If you don't agree with it, don't go. Seriously, I don't think you "get" to enjoy the fruits of their labor, planning, and money, if you feel it's just oneupmanship, or keeping up with the joneses, etc etc. IF you're philosophically opposed, keep yourself away from that wedding.
First, it's not always the moms planning the wedding anymore. Worse, the moms whose moms planned their wedding, so the mom is just planning what SHE wanted for her OWN wedding but was denied. That's what happened with all of my friends who married in their early 20s. Their own moms' old wishes and desires were ALL over the friends' weddings. But a switch has happened, and women are planning their OWN weddings now. (which does leave a, I don't want to say generation, but if you look at each generation within a family as a layer, there's a "layer" of moms who didn't plan their own, and didn't plan their daughter's, and that's got to be frustrating).
Then you have the many many bridal magazines that people can look at and get ideas that never ever would have occured to the average person getting married. I personally developed an addiction to British bridal mags (and and expensive addiction THAT was) while engaged, and there were ideas in there from '01 to '03 that are *just* seeing the light of day in the States now...
There's the internet, where people can get ideas from everyone else! So a bride who lives in midwest and figured she'd have wedding, dance, and dinner, with very little booze if any, now realizes that other women have the reception as a dance and dinner together, have open bars, etc etc etc...
Sure there are some couples who are just in it for no good reason, but while I was planning almost all of the women (and some men) that I met on wedding planning message boards were just trying to figure out what made their eyes happy, what might make their guests happy, what might make a special day even MORE special for everyone.
If my mom were alive, and if we had still been living in the house I grew up in, I would have been ALL over a backyard wedding. Our house was absolutely tiny, but the yard was enormous and had plum trees all over, it was lovely. But that was gone. My mom was already dead, and she'd long moved from that house. Because she was gone, I could have and I *had to have* a different sort of wedding, and so I did. An outdoor wedding and reception, under apple trees in an orchard, isn't that different from the backyard I had growing up, but I also had letterpressed invitations (b/c they are awesome). Sure, the invites were fancy, sure they cost a lot (thanks Dad, which is another part that wouldn't have happened if my mom were alive), but they were gorgeous and I wanted them, especially with the red Double Happiness symbol we had on them...

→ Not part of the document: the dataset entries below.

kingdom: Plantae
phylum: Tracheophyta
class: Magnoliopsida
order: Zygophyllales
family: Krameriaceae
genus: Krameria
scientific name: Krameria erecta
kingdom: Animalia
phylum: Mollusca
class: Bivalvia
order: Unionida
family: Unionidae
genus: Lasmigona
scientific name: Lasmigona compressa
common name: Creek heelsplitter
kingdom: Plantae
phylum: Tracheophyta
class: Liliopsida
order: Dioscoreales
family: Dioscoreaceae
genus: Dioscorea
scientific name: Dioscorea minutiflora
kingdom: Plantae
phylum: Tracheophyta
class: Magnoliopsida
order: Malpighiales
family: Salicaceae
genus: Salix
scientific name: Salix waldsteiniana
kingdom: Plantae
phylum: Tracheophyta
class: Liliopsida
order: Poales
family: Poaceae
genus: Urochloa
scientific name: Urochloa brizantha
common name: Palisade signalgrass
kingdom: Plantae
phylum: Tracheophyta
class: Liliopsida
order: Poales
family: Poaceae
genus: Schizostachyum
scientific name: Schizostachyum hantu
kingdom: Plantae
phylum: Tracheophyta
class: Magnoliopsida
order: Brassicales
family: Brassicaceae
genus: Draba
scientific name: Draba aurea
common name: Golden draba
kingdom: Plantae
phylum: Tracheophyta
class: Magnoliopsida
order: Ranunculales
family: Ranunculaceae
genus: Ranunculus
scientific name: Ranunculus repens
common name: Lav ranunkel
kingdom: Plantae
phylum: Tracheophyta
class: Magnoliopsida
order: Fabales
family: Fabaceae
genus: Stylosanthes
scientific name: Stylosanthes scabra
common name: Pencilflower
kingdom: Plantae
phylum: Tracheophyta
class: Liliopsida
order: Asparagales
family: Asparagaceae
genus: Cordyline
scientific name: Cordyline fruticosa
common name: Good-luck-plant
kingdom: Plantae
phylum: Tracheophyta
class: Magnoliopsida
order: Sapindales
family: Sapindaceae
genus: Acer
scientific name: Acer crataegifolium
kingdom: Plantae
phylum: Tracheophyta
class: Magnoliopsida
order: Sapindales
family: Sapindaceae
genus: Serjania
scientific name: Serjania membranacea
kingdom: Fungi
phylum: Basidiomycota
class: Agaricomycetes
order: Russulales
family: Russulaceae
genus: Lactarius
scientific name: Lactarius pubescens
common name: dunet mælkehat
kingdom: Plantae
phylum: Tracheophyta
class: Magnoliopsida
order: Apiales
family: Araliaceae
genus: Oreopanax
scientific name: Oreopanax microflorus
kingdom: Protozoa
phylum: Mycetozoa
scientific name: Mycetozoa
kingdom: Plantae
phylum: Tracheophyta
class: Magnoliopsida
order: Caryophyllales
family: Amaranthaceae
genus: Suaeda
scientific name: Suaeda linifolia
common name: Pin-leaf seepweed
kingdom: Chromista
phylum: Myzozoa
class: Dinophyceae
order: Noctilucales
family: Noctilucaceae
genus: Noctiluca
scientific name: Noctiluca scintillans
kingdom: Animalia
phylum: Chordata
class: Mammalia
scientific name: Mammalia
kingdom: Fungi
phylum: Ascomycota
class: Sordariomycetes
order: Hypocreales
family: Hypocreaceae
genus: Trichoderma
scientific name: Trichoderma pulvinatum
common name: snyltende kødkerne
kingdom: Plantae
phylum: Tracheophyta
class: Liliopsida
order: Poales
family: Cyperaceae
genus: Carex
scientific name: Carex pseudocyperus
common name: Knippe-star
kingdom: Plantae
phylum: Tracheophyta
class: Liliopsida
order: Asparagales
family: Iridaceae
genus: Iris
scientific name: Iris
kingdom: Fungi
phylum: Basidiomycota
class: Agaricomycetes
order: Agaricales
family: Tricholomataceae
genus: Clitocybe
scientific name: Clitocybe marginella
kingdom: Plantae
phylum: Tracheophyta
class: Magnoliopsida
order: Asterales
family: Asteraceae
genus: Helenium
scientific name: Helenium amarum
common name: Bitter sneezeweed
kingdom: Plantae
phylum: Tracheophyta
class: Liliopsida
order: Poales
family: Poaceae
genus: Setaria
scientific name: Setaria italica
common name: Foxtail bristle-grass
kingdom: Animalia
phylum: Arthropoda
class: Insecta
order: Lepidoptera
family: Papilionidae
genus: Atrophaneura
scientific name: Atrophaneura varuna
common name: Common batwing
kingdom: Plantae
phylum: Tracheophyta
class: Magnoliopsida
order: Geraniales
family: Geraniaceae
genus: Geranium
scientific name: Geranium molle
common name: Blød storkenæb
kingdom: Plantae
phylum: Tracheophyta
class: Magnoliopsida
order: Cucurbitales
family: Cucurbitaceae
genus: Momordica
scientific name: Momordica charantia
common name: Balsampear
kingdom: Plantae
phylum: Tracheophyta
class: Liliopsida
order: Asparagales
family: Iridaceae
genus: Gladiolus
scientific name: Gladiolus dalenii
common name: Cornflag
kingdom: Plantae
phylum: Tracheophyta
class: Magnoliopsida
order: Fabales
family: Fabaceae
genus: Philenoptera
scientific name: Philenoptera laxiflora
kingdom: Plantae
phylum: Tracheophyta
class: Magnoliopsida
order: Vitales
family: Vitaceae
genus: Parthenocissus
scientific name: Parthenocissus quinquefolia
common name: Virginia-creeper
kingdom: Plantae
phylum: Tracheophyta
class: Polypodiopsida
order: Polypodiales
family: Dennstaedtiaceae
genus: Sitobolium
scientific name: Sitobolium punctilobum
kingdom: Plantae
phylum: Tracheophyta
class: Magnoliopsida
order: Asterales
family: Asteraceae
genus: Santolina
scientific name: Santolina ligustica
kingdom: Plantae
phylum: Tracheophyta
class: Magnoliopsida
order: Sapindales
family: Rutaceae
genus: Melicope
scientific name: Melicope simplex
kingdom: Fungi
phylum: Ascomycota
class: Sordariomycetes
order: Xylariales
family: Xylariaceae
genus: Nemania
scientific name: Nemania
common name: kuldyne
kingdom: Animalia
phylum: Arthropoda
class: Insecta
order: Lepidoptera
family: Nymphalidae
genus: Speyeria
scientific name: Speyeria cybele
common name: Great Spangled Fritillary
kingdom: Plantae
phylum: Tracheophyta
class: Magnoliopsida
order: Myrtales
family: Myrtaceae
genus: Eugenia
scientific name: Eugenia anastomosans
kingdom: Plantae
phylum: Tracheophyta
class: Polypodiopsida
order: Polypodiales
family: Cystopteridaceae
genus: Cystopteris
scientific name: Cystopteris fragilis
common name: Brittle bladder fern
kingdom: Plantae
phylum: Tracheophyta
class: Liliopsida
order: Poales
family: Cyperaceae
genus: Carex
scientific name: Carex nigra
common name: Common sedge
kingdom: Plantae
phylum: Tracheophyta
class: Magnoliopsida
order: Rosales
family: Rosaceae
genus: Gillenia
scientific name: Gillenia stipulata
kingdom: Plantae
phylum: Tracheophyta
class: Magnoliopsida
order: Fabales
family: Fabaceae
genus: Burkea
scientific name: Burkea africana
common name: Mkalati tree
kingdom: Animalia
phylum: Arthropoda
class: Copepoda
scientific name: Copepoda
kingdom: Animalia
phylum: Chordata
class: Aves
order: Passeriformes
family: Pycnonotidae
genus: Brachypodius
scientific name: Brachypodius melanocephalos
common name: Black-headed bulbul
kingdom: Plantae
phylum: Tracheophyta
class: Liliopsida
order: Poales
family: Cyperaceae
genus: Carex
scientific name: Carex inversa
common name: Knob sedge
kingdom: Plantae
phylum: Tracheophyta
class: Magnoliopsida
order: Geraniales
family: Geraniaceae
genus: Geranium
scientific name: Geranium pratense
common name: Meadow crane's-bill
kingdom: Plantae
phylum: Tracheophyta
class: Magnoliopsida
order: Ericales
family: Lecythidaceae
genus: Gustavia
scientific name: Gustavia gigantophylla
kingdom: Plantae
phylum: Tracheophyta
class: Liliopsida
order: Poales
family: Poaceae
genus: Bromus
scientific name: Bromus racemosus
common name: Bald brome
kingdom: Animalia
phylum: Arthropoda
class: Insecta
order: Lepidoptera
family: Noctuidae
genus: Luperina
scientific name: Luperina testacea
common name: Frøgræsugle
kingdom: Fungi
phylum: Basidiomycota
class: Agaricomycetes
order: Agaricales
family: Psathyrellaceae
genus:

What on earth is wrong with a kid-wrangler???
anyway, I've made it sound like I had a crazy shindig, but I didn't. I think it was $30 per person, we only provided beer and wine (b/c both of our dads had problems with hard liquor in the past and we didn't want it right there in their faces), but if someone wanted a mixed drink they could walk up to the restaurant and snag one, and we had a fun Irish music band (I walked down the aisle to the drumming of a single bhodran, and DH and I had our recessional to the Indiana Jones theme!)...
Was it fancier than some weddings I've been to? Sure! And about a year later we went to the wedding of a family friend (that we'd grown up with, and her mom and my mom had grown up together), it was in her luscious backyard under apple trees, it was all home-made and AWESOME and wonderful and fabulous...she had the resources (closeknit family who lived close geographically), the time, and the space to do it without having to hire a venue...
If you don't agree with the wedding, don't go. The couple doesn't need your critical eyes assessing how much money they've spent on invitations, food, drink, etc. They very likely invited you because they LOVE you, and they just wanted you there on that special day, that they are likely working hard to make special for you and the other guests...so if you can't be there in that way, stay home.